Of all the lines below, return only those starting with the line holding "Puzzle Themes" and going on through the line holding "Questquest Fantasy Game Icons", exactly as written.

:: DATA SHOWN ::

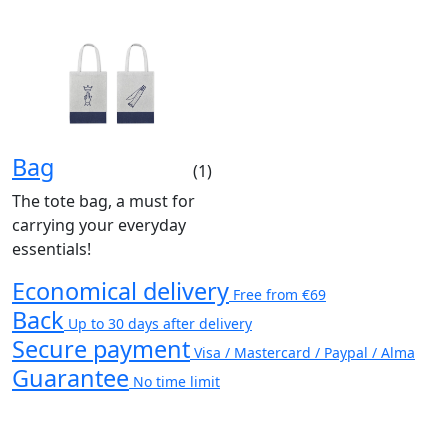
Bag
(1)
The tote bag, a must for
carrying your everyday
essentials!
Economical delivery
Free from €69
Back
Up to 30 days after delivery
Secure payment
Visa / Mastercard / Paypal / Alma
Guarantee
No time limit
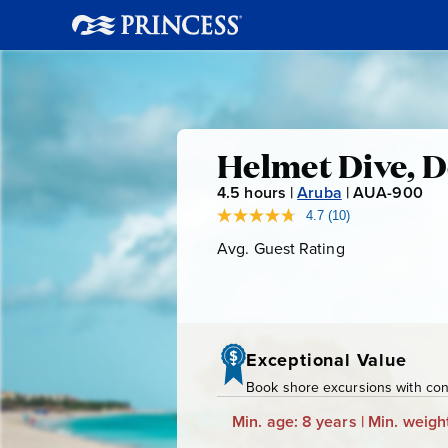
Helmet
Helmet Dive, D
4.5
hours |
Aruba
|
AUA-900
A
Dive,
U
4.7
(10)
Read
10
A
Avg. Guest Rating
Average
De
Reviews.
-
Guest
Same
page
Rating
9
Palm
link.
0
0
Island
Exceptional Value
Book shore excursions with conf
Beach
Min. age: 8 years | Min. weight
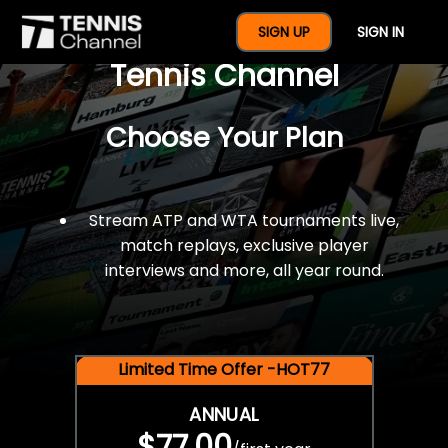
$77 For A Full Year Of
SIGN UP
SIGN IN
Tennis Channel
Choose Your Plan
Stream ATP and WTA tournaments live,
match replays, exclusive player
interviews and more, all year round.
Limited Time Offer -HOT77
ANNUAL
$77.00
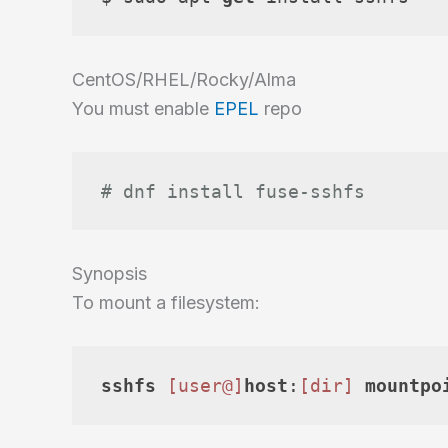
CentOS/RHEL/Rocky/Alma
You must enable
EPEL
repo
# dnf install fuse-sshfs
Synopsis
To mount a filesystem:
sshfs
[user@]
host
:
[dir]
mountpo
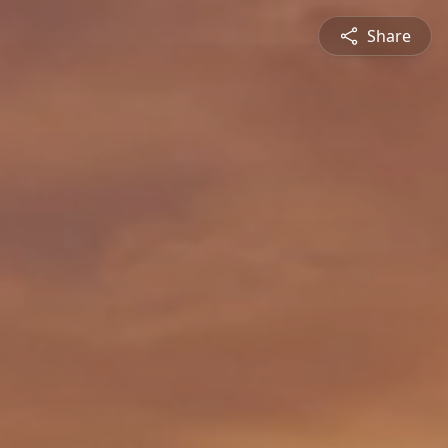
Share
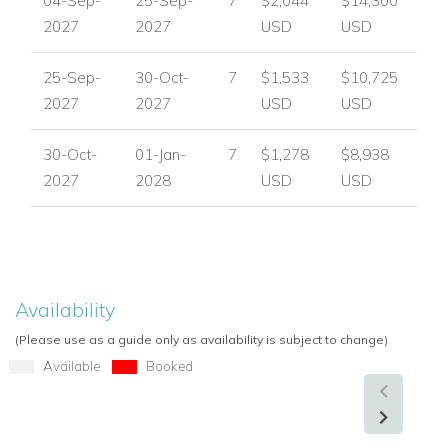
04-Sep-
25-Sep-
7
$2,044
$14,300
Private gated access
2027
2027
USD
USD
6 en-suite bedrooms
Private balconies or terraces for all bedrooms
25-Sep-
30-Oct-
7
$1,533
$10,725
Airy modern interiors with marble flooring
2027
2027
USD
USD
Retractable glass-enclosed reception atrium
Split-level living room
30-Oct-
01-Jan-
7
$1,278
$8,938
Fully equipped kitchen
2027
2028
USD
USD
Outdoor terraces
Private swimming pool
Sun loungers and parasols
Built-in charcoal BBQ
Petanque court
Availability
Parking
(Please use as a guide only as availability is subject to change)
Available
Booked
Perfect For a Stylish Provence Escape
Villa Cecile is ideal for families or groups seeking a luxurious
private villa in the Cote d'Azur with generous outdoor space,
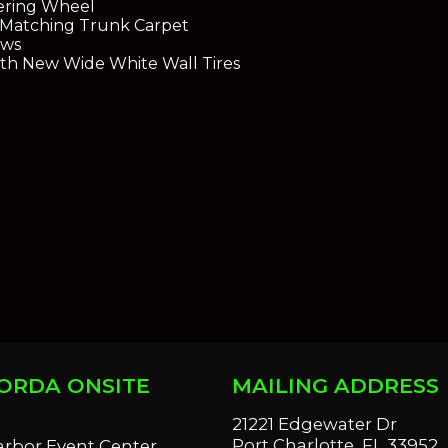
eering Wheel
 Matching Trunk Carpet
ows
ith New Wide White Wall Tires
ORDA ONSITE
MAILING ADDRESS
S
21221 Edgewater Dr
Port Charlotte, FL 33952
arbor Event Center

:::
:: DATA SHOWN ::

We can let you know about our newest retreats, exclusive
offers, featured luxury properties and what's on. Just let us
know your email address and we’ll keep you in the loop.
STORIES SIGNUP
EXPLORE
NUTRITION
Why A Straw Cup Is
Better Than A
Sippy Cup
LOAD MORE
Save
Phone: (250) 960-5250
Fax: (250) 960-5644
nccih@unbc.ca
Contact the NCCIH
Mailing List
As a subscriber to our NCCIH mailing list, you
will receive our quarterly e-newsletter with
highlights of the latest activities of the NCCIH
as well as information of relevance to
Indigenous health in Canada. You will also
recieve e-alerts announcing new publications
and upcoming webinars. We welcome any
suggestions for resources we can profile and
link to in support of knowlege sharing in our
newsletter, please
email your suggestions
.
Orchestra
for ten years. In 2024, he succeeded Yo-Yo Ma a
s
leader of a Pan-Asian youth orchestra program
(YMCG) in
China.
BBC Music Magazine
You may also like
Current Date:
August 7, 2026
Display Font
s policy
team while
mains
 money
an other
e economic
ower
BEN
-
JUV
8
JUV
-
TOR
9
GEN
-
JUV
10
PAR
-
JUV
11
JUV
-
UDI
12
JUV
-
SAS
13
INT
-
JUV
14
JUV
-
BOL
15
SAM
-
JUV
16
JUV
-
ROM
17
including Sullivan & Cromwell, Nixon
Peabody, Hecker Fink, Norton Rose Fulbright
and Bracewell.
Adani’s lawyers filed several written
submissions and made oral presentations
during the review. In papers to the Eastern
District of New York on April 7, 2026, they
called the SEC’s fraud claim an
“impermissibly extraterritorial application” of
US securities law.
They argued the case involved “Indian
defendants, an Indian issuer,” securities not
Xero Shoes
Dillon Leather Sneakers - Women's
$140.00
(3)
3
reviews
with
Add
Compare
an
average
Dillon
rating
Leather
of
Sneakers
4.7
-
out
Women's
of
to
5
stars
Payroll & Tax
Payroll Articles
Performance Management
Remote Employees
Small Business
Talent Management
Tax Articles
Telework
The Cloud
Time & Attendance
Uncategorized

:::
:: DATA SHOWN ::

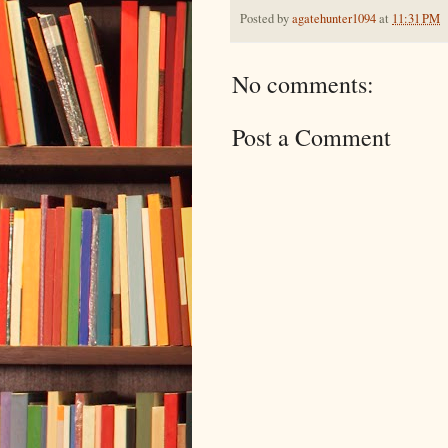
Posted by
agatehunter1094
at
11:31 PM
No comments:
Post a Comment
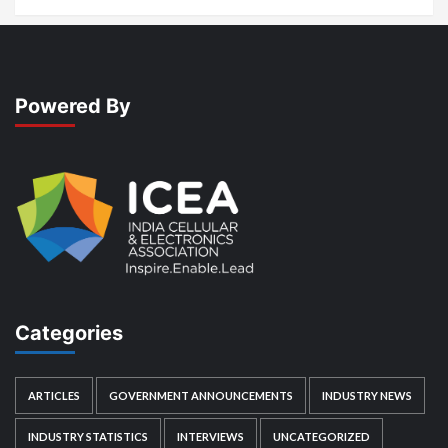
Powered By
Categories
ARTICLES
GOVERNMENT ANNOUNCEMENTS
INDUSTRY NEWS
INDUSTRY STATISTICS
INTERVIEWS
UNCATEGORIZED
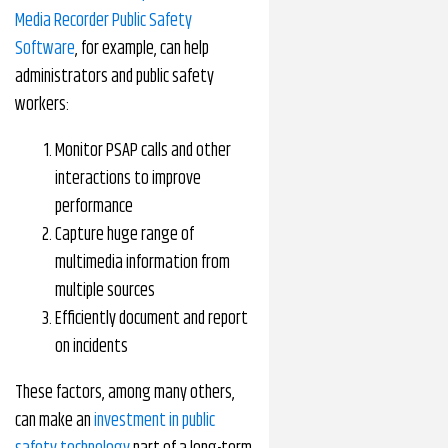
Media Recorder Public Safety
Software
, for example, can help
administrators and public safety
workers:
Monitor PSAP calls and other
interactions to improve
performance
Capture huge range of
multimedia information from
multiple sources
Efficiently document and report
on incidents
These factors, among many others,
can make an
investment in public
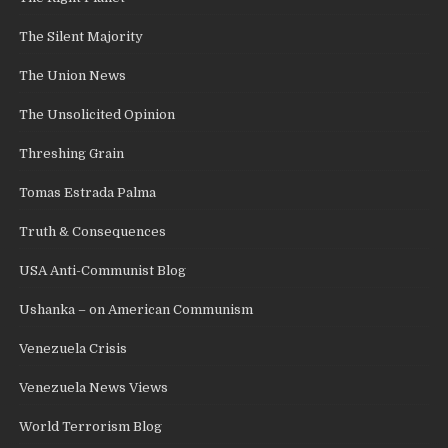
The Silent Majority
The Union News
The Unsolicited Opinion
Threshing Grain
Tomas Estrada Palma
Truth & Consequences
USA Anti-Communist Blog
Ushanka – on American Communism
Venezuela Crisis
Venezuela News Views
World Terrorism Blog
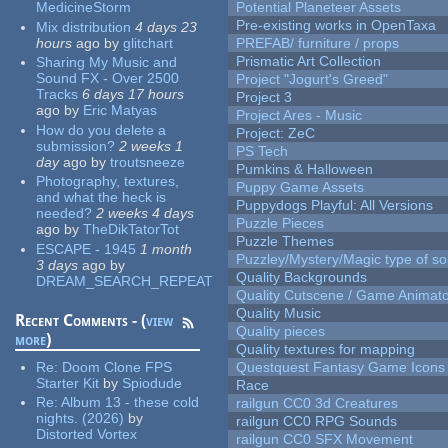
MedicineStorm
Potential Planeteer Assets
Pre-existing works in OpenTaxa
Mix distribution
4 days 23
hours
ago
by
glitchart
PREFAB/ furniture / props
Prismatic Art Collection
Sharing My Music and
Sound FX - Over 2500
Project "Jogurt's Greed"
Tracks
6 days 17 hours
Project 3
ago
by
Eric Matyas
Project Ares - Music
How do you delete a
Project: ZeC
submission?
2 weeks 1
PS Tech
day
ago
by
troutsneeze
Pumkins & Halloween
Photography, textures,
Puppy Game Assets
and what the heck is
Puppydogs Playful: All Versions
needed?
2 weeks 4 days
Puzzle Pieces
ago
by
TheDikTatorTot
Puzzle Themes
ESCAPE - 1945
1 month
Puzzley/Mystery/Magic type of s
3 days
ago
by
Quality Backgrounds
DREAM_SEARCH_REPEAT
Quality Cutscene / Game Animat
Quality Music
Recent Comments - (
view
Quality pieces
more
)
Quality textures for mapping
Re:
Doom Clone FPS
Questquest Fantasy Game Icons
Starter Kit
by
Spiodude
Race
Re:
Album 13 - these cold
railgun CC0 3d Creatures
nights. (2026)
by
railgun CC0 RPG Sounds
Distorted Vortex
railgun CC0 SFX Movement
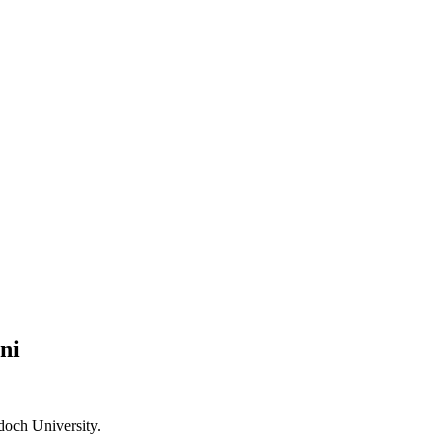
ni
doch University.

:::

RESULT -
Puzzle Themes
ESCAPE - 1945
1 month
Puzzley/Mystery/Magic type of s
3 days
ago
by
Quality Backgrounds
DREAM_SEARCH_REPEAT
Quality Cutscene / Game Animat
Quality Music
Recent Comments - (
view
Quality pieces
more
)
Quality textures for mapping
Re:
Doom Clone FPS
Questquest Fantasy Game Icons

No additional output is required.